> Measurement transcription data

***

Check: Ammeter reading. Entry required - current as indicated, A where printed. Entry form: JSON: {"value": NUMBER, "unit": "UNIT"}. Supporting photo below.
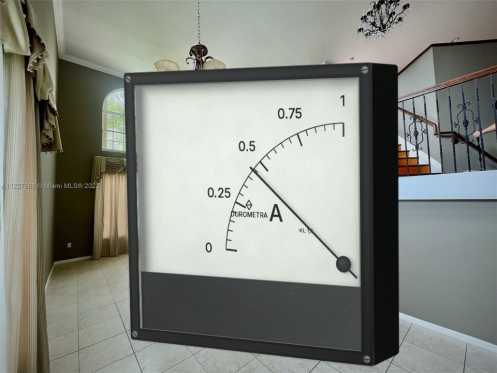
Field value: {"value": 0.45, "unit": "A"}
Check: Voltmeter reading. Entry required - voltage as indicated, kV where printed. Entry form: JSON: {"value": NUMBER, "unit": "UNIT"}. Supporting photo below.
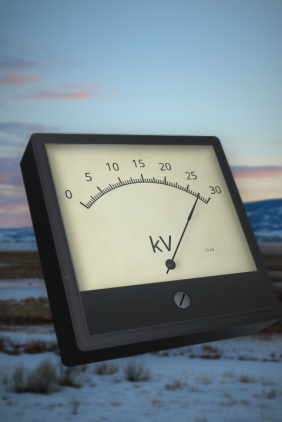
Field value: {"value": 27.5, "unit": "kV"}
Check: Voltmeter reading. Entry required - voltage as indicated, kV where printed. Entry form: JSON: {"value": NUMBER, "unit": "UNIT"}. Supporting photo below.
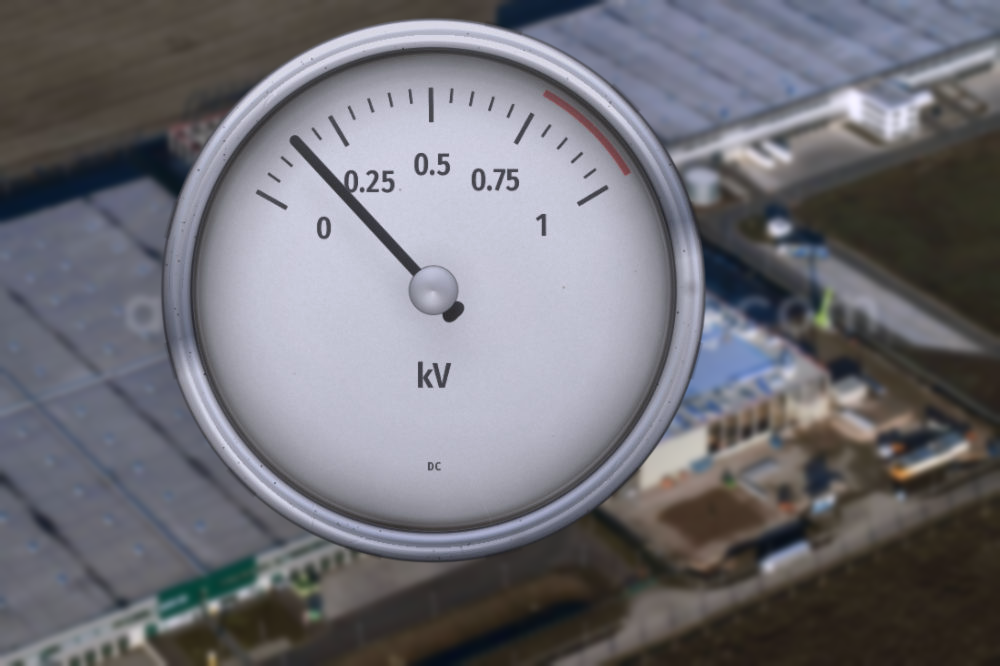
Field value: {"value": 0.15, "unit": "kV"}
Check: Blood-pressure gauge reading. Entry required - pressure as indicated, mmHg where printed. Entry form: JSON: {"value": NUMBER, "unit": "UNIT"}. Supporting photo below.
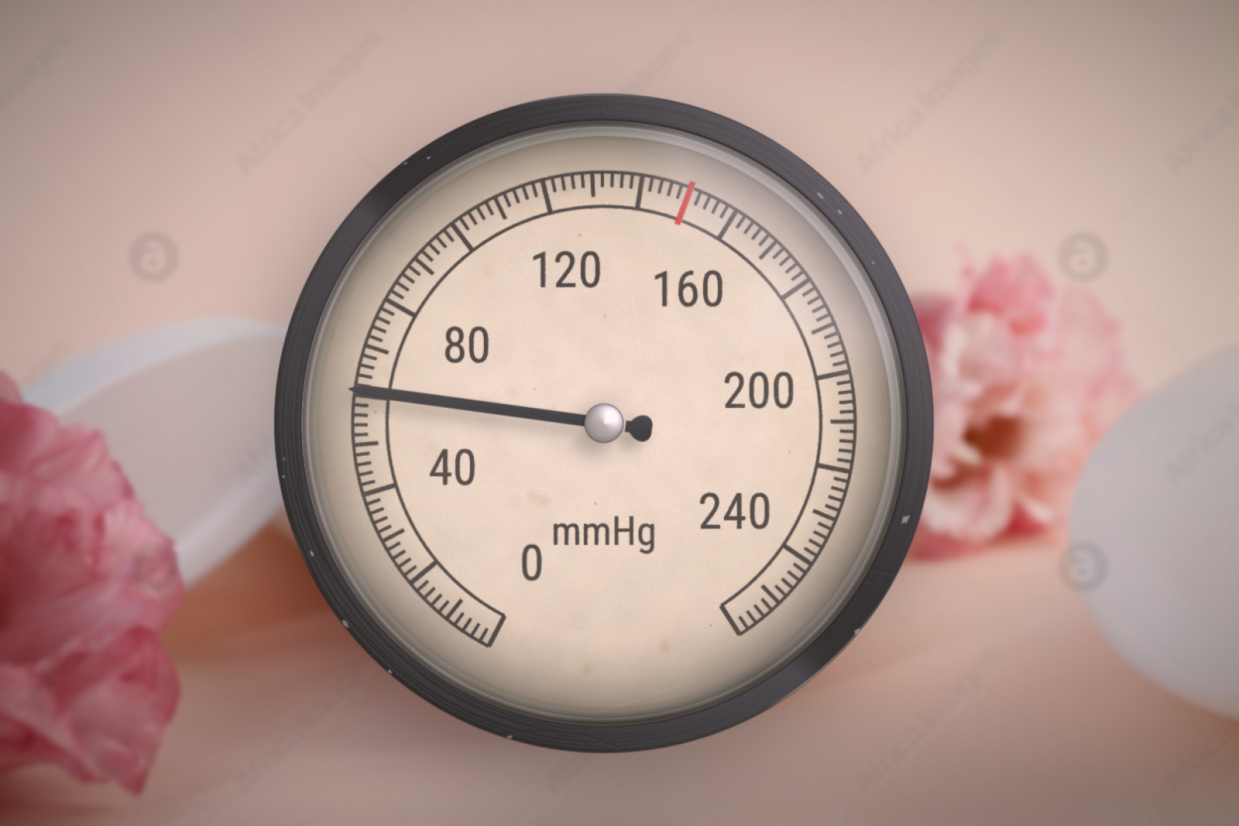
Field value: {"value": 61, "unit": "mmHg"}
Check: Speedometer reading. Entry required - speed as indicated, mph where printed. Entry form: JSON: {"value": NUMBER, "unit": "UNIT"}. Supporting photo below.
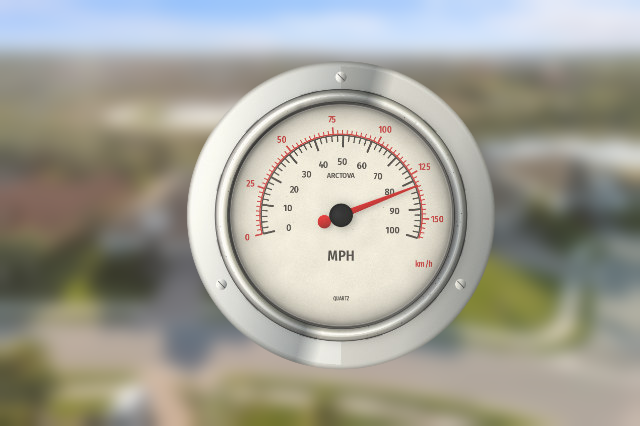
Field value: {"value": 82, "unit": "mph"}
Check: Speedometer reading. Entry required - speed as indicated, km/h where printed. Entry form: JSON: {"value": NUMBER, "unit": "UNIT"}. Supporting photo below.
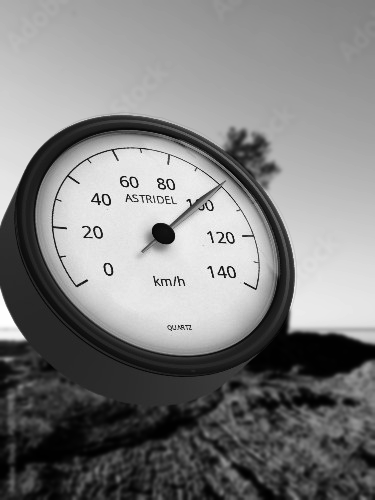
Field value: {"value": 100, "unit": "km/h"}
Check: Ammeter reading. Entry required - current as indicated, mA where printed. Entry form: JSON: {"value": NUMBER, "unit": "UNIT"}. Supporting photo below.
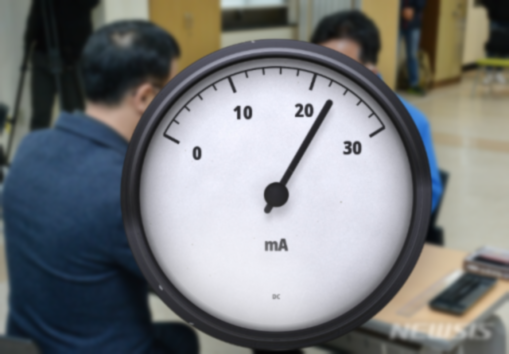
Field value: {"value": 23, "unit": "mA"}
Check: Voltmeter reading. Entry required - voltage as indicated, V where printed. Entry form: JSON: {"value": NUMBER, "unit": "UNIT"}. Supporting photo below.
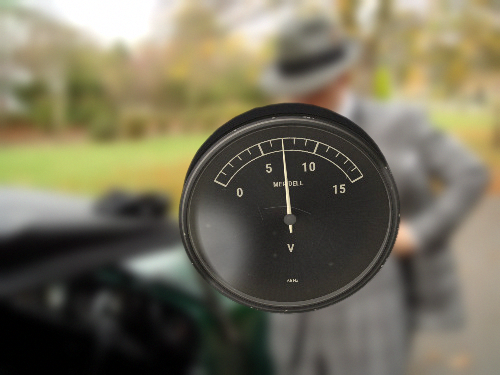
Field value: {"value": 7, "unit": "V"}
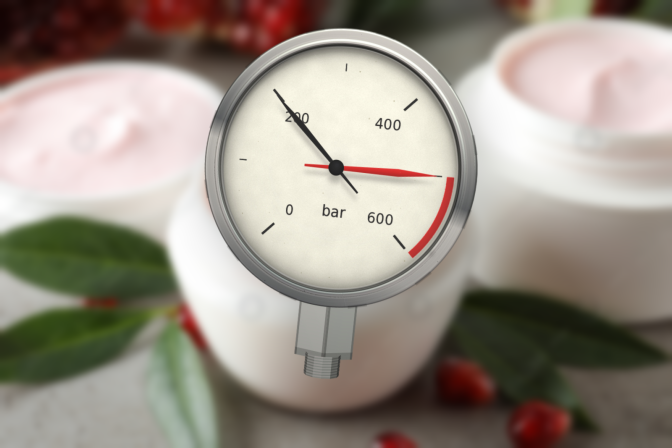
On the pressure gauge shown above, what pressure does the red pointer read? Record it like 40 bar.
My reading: 500 bar
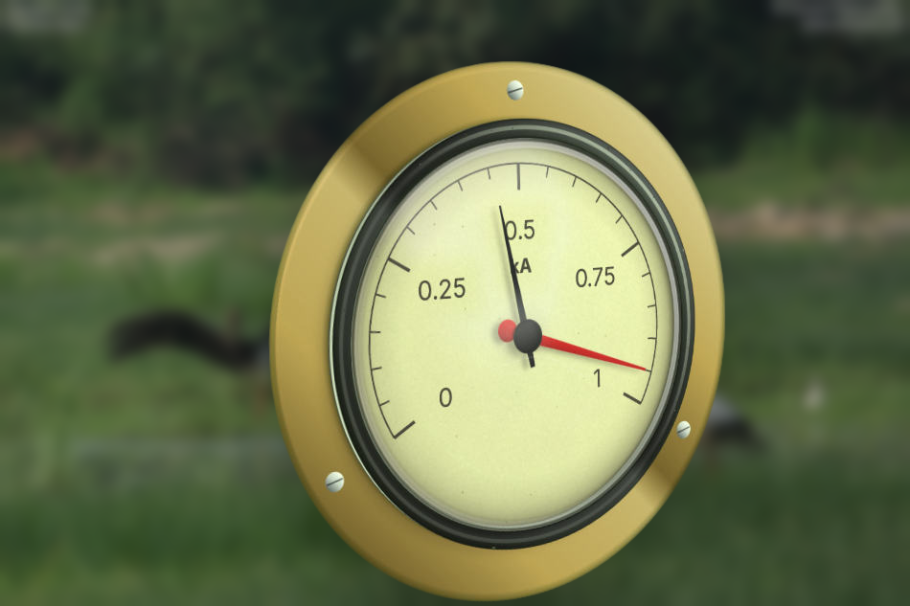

***

> Task requirements
Output the lines of the data above as a Markdown table with the columns "Row" and "Line," running from the line containing "as indicated, mph" through the end of the data, both ends included. Leave out blank lines and pictures.

> Task response
| Row | Line |
|---|---|
| 1 | Check: Speedometer reading. Entry required - speed as indicated, mph where printed. Entry form: JSON: {"value": NUMBER, "unit": "UNIT"}. Supporting photo below. |
| 2 | Field value: {"value": 82, "unit": "mph"} |
| 3 | Check: Speedometer reading. Entry required - speed as indicated, km/h where printed. Entry form: JSON: {"value": NUMBER, "unit": "UNIT"}. Supporting photo below. |
| 4 | Field value: {"value": 100, "unit": "km/h"} |
| 5 | Check: Ammeter reading. Entry required - current as indicated, mA where printed. Entry form: JSON: {"value": NUMBER, "unit": "UNIT"}. Supporting photo below. |
| 6 | Field value: {"value": 23, "unit": "mA"} |
| 7 | Check: Voltmeter reading. Entry required - voltage as indicated, V where printed. Entry form: JSON: {"value": NUMBER, "unit": "UNIT"}. Supporting photo below. |
| 8 | Field value: {"value": 7, "unit": "V"} |
| 9 | On the pressure gauge shown above, what pressure does the red pointer read? Record it like 40 bar. |
| 10 | My reading: 500 bar |